▶ _Excerpted data_
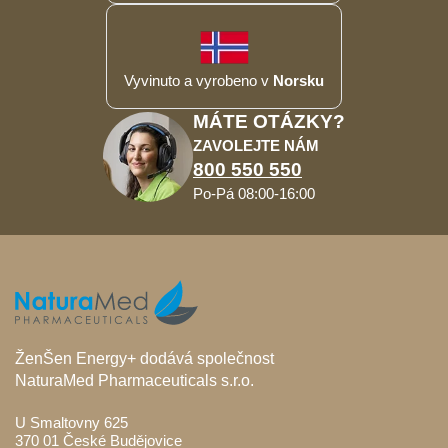
Vyvinuto a vyrobeno v
Norsku
MÁTE OTÁZKY?
ZAVOLEJTE NÁM
800 550 550
Po-Pá 08:00-16:00
ŽenŠen Energy+ dodává společnost
NaturaMed Pharmaceuticals s.r.o.
U Smaltovny 625
370 01 České Budějovice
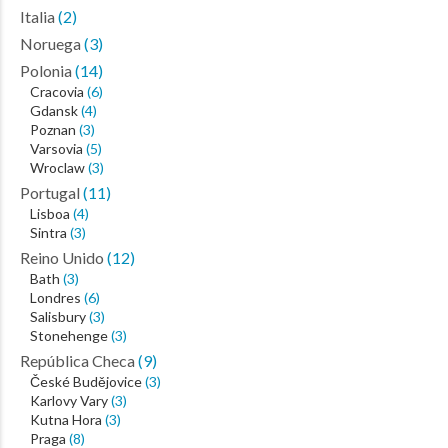
Italia
(2)
Noruega
(3)
Polonia
(14)
Cracovia
(6)
Gdansk
(4)
Poznan
(3)
Varsovia
(5)
Wroclaw
(3)
Portugal
(11)
Lisboa
(4)
Sintra
(3)
Reino Unido
(12)
Bath
(3)
Londres
(6)
Salisbury
(3)
Stonehenge
(3)
República Checa
(9)
České Budějovice
(3)
Karlovy Vary
(3)
Kutna Hora
(3)
Praga
(8)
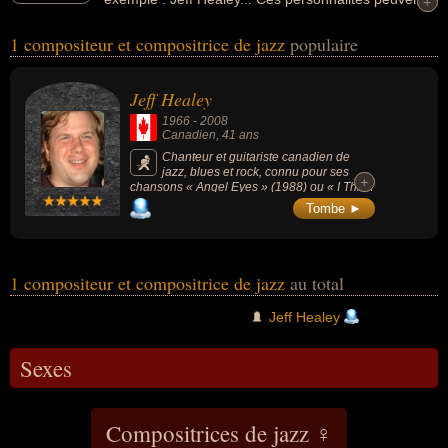
+
+
avoir des liens variés dans les domaines de l'art, du blues, du jazz,
1 compositeur et compositrice de jazz
populaire
de la musique ou du rock. Ces célébrités peuvent également avoir
été artiste, chanteur, chanteur de blues, chanteur de jazz, chanteur
de rock, compositeur, guitariste, guitariste de blues, guitariste de
Jeff Healey
jazz, guitariste de rock ou musicien. En ce qui concerne leurs
1966
-
2008
nationalités au moment de leurs morts, ils peuvent avoir été
Canadien
, 41 ans
canadien par exemple.
Chanteur et guitariste canadien de
jazz, blues et rock, connu pour ses
+
+
chansons « Angel Eyes » (1988) ou « I Think
I Love You Too Much » (1990) .
Tombe ►
1 compositeur et compositrice de jazz
au total
Jeff Healey
Sexes
Compositrices de jazz ♀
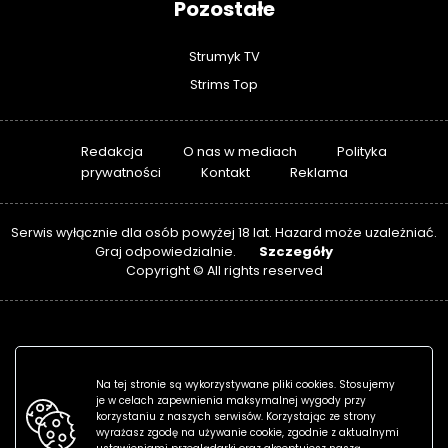
Pozostałe
Strumyk TV
Strims Top
Redakcja
O nas w mediach
Polityka
prywatności
Kontakt
Reklama
Serwis wyłącznie dla osób powyżej 18 lat. Hazard może uzależniać.
Szczegóły
Graj odpowiedzialnie.
Copyright © All rights reserved
Na tej stronie są wykorzystywane pliki cookies. Stosujemy
je w celach zapewnienia maksymalnej wygody przy
korzystaniu z naszych serwisów. Korzystając ze strony
wyrażasz zgodę na używanie cookie, zgodnie z aktualnymi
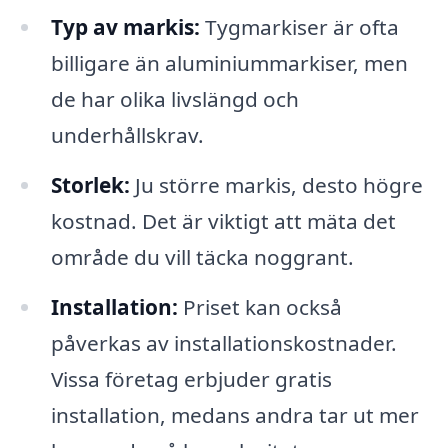
Typ av markis:
Tygmarkiser är ofta
billigare än aluminiummarkiser, men
de har olika livslängd och
underhållskrav.
Storlek:
Ju större markis, desto högre
kostnad. Det är viktigt att mäta det
område du vill täcka noggrant.
Installation:
Priset kan också
påverkas av installationskostnader.
Vissa företag erbjuder gratis
installation, medans andra tar ut mer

▶ _Exercise prompt_
Pick out every line in the rows above that contains the string "České", and copy each one. The match is case-sensitive.

▶ _Solution for this task_
370 01 České Budějovice
České Budějovice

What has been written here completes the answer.